Rewrite the part of the Swiss business news roundup that opens with the words containing "In a separate" and closes with "the fourth quarter.", putting "US-style" in place of "American-style".

**DOCUMENT EXTRACT**
----------
Moritz Suter's sudden departure on Wednesday was followed by the resignation of the entire board

(Keystone)

The SAirGroup, which controls Swissair and Crossair, once more dominated the headlines this week, following the resignation of the board on Friday and the head of its airline division, Moritz Suter, after only 44 days in the job.

Shortly after the Zurich stock market closed on Friday, SAirGroup announced its board would be stepping down in two phases over the next year.

Five board members will leave next month - and the rest, with one exception, will make way for replacements in one year's time. The company said it was part of a change of direction and a review of its alliances.

The announcement capped two months of turbulence which have seen the Swissair chief executive and the group's head of its French airline division, leaving the company. On Wednesday, in a further blow to the group, Moritz Suter - who was brought in just six weeks ago - also announced his resignation as head of the group's airline division.

Suter said he was going because he felt unable to reorganise the aviation unit within the SAirGroup's management structure.

In other news, Swiss business shrugged off voters' rejection last Sunday of an initiative calling for immediate membership talks with the European Union. The consensus among business pundits was that the outcome would not have an adverse effect on the country's economy.

On the results front, good news came from Europe's biggest biotechnology group, the Swiss-based Serono. It revealed on Tuesday that it net profits had risen 64.2 per cent last year to $301 million (SFr498 million), exceeding analysts' expectations.

News of job losses came from the Swiss insurance to banking concern, Zurich Financial Services. It announced late Tuesday that it planned to shed 230 jobs at its Zurich headquarters over the next two years and reduce the number of full-time positions from 1,110 to 500.

More redundancies are expected at Swisscom. Up to 240 employees at the company's logistics units risk losing their jobs, following the company's decision on Thursday to outsource their functions. Swisscom said a decision about their future would not be made until October.

In the banking sector, Credit Suisse made a splash in Asia as one scandal closed in Japan and another erupted in India.

A report on Wednesday in India's Financial Express newspaper said that the Reserve Bank of India would be investigating Credit Suisse First Boston (CSFB) India for alleged insider trading. CSFB denied any knowledge of the investigation, and refuted the allegations.

In a separate case, a subsidiary of Credit Suisse was found guilty by a Japanese court of obstructing an investigation into allegations that the bank helped clients to conceal losses. It was the first time a foreign bank has been found guilty of criminal charges in Japan.

A district court in Tokyo on Thursday fined Credit Suisse Financial Products 40 million yen (SFr555,000).

Back in Switzerland the United States coffee company, Starbucks, opened its first café in continental Europe on Thursday. The American-style coffee shop is located in the very centre of Zurich and follows hot on the heels of a similar venture launched by the McDonalds owned Aroma chain late last year.

Economic news was mixed. Latest figures showed that the Swiss economy grew by the strongest level seen in 10 years despite a slowdown in the fourth quarter.

Gross domestic product (GDP) increased by an annualised rate of 2.5 per cent in the fourth quarter of 2000, according to government data released on Thursday. That compares to an increase in GDP of 3.6 per cent year-on-year in the third quarter.

However, the figures released by the State Secretariat for Economic Affairs showed that full year economic growth for 2000 accelerated to a 10 year-high, up 3.4 per cent from a 1.5 per cent increase in 1999.

On Friday, unemployment data for February showed that the jobless rate had fallen to less than two per cent, after a slight rise in January.
----------
(Stored items)
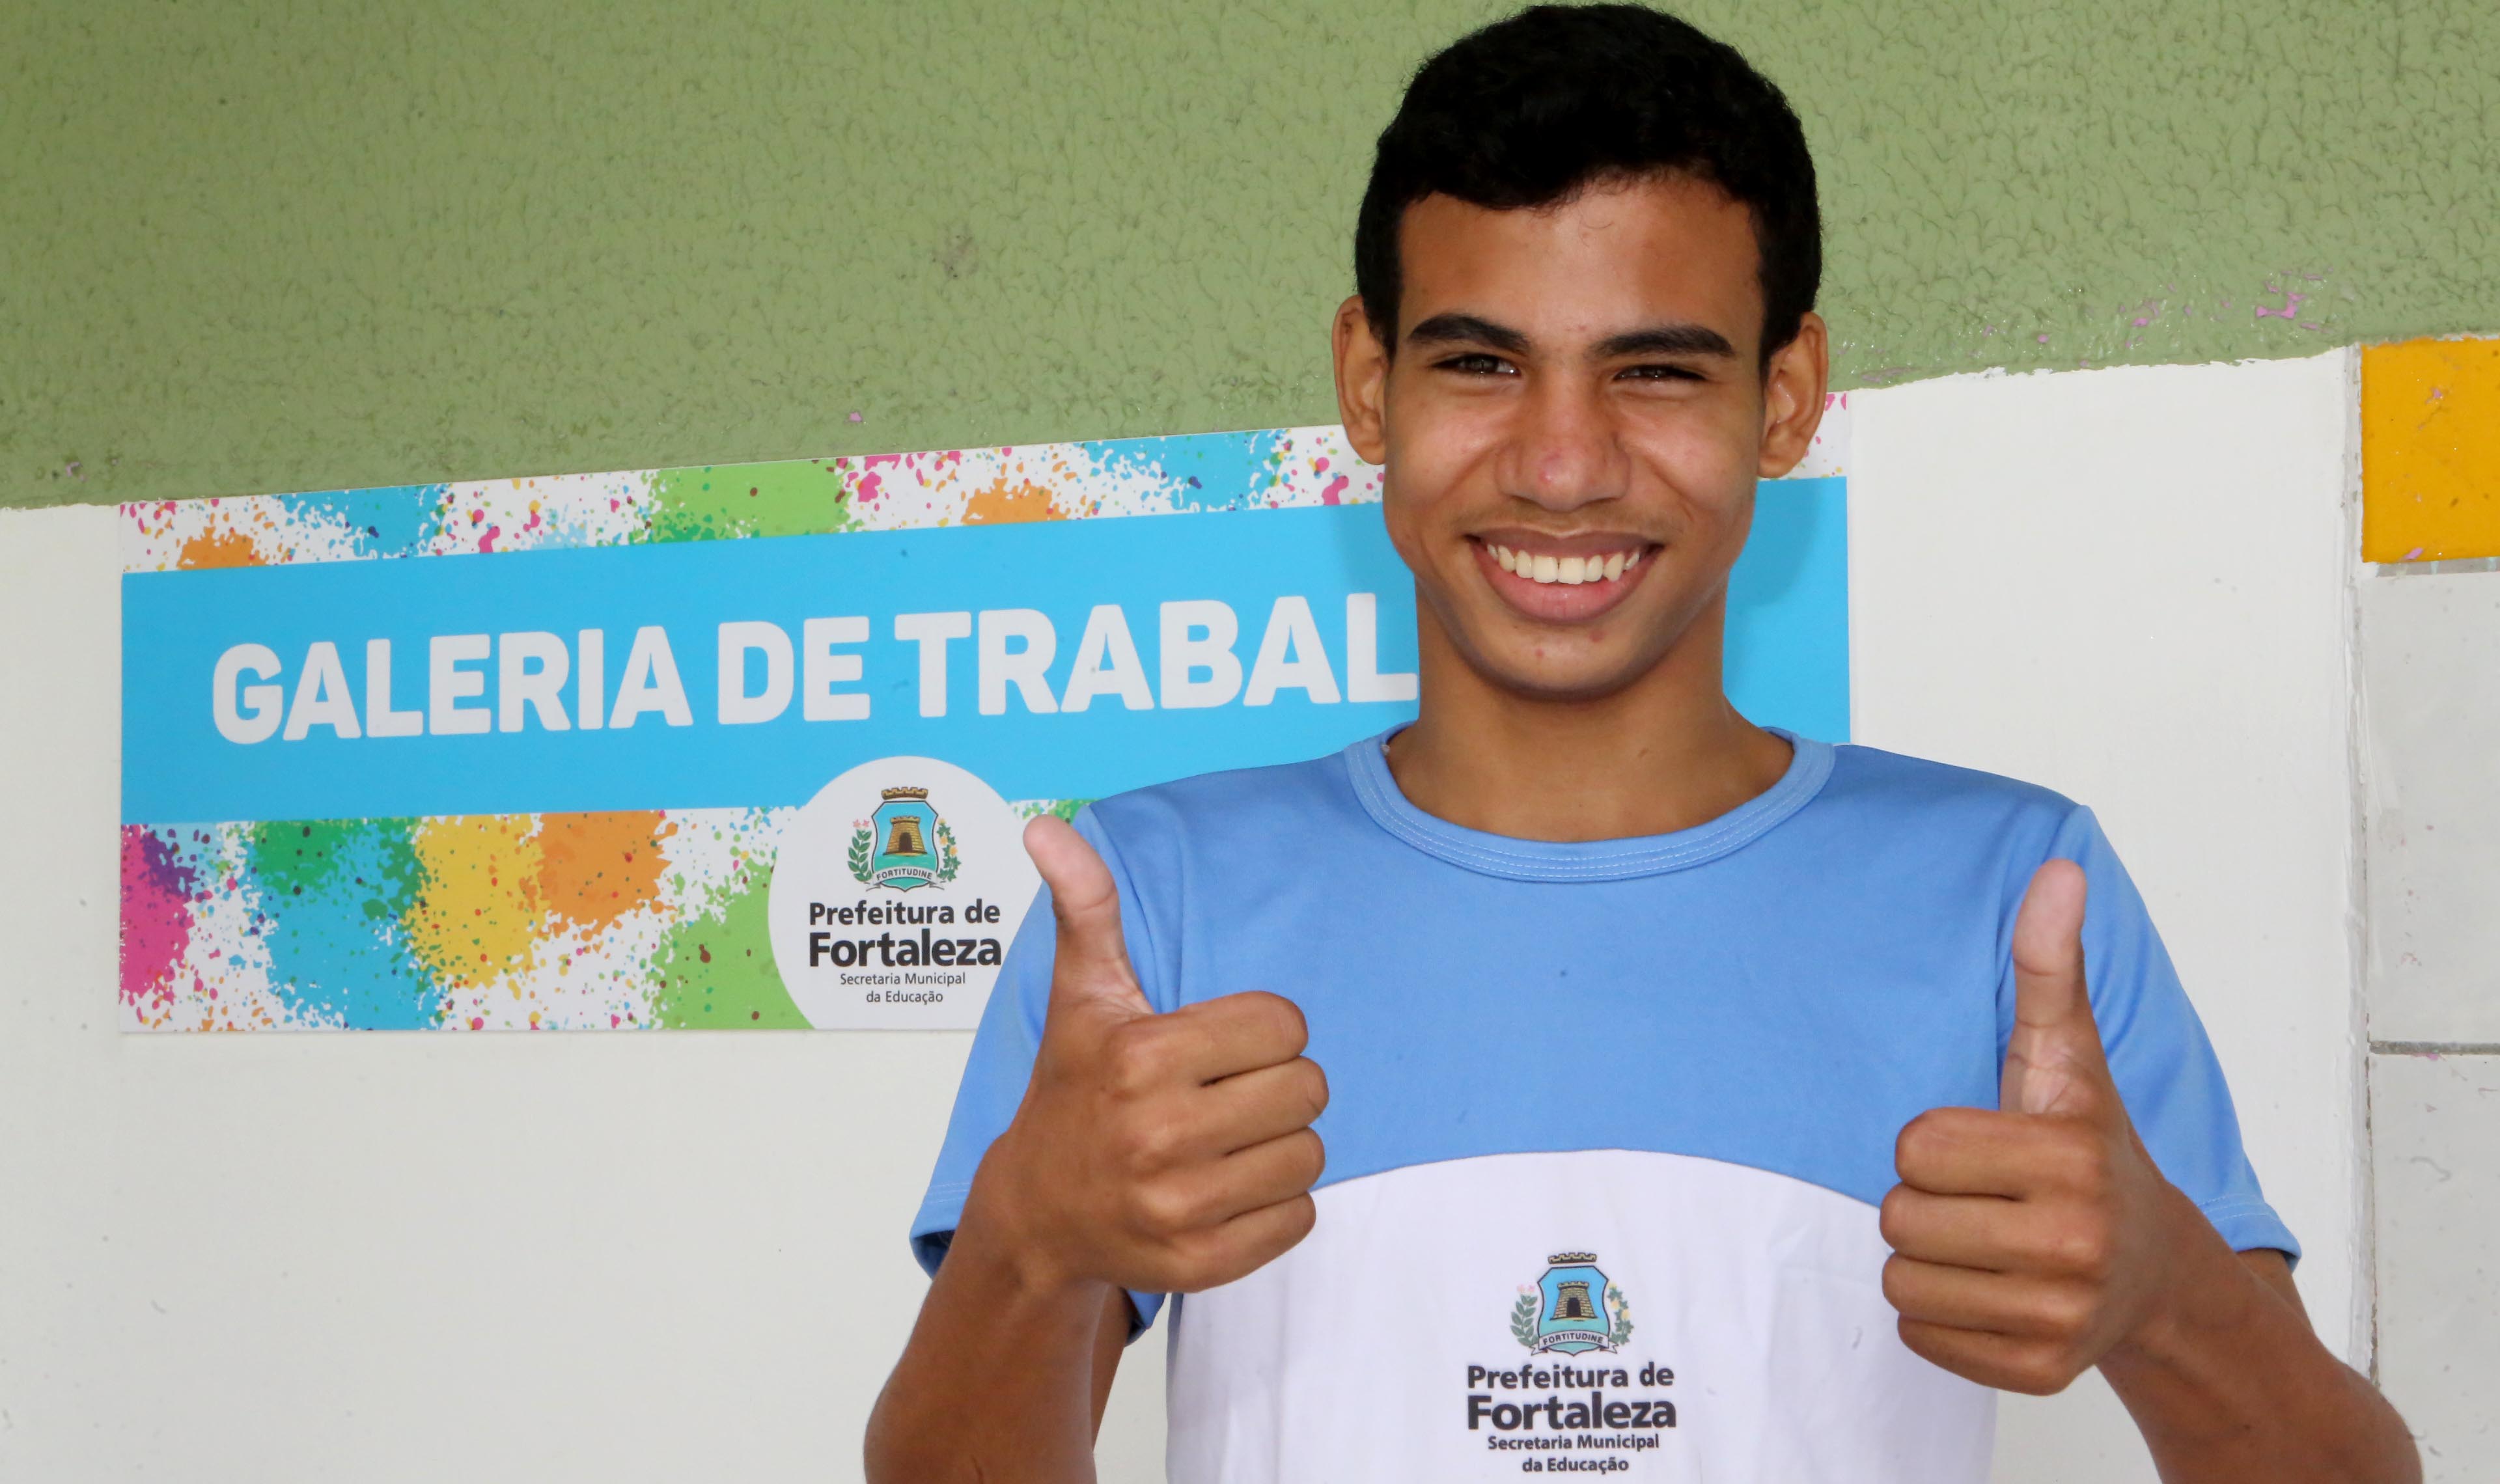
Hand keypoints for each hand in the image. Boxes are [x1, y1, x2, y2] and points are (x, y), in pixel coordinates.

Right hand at [965, 815, 1328, 1296]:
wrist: (1039, 1213)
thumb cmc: (1074, 1089)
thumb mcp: (1083, 995)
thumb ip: (1087, 907)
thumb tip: (1046, 825)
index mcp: (1140, 1058)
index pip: (1284, 1025)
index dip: (1262, 1030)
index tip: (1218, 1046)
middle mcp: (1158, 1135)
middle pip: (1307, 1089)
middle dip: (1278, 1084)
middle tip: (1227, 1094)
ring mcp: (1179, 1206)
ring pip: (1310, 1154)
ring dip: (1282, 1144)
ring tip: (1228, 1140)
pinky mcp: (1201, 1263)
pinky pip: (1301, 1217)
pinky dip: (1278, 1203)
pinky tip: (1228, 1186)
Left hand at [1880, 860, 2211, 1393]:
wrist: (2156, 1269)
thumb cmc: (2088, 1148)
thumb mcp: (2067, 1056)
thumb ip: (2050, 966)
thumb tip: (2060, 870)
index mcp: (2069, 1157)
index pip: (1914, 1147)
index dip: (1933, 1143)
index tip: (1984, 1146)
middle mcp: (2074, 1242)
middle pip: (1901, 1218)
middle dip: (1925, 1203)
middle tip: (1982, 1199)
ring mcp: (2061, 1316)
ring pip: (1903, 1284)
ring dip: (1927, 1263)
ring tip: (1984, 1243)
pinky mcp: (2039, 1372)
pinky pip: (1923, 1339)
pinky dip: (1942, 1319)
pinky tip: (1992, 1291)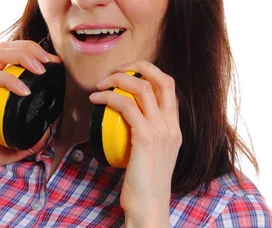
----------
**YOUR SOLUTION**
In a separate case, a subsidiary of Credit Suisse was found guilty by a Japanese court of obstructing an investigation into allegations that the bank helped clients to conceal losses. It was the first time a foreign bank has been found guilty of criminal charges in Japan.

A district court in Tokyo on Thursday fined Credit Suisse Financial Products 40 million yen (SFr555,000).

Back in Switzerland the United States coffee company, Starbucks, opened its first café in continental Europe on Thursday. The US-style coffee shop is located in the very centre of Zurich and follows hot on the heels of a similar venture launched by the McDonalds owned Aroma chain late last year.

Economic news was mixed. Latest figures showed that the Swiss economy grew by the strongest level seen in 10 years despite a slowdown in the fourth quarter.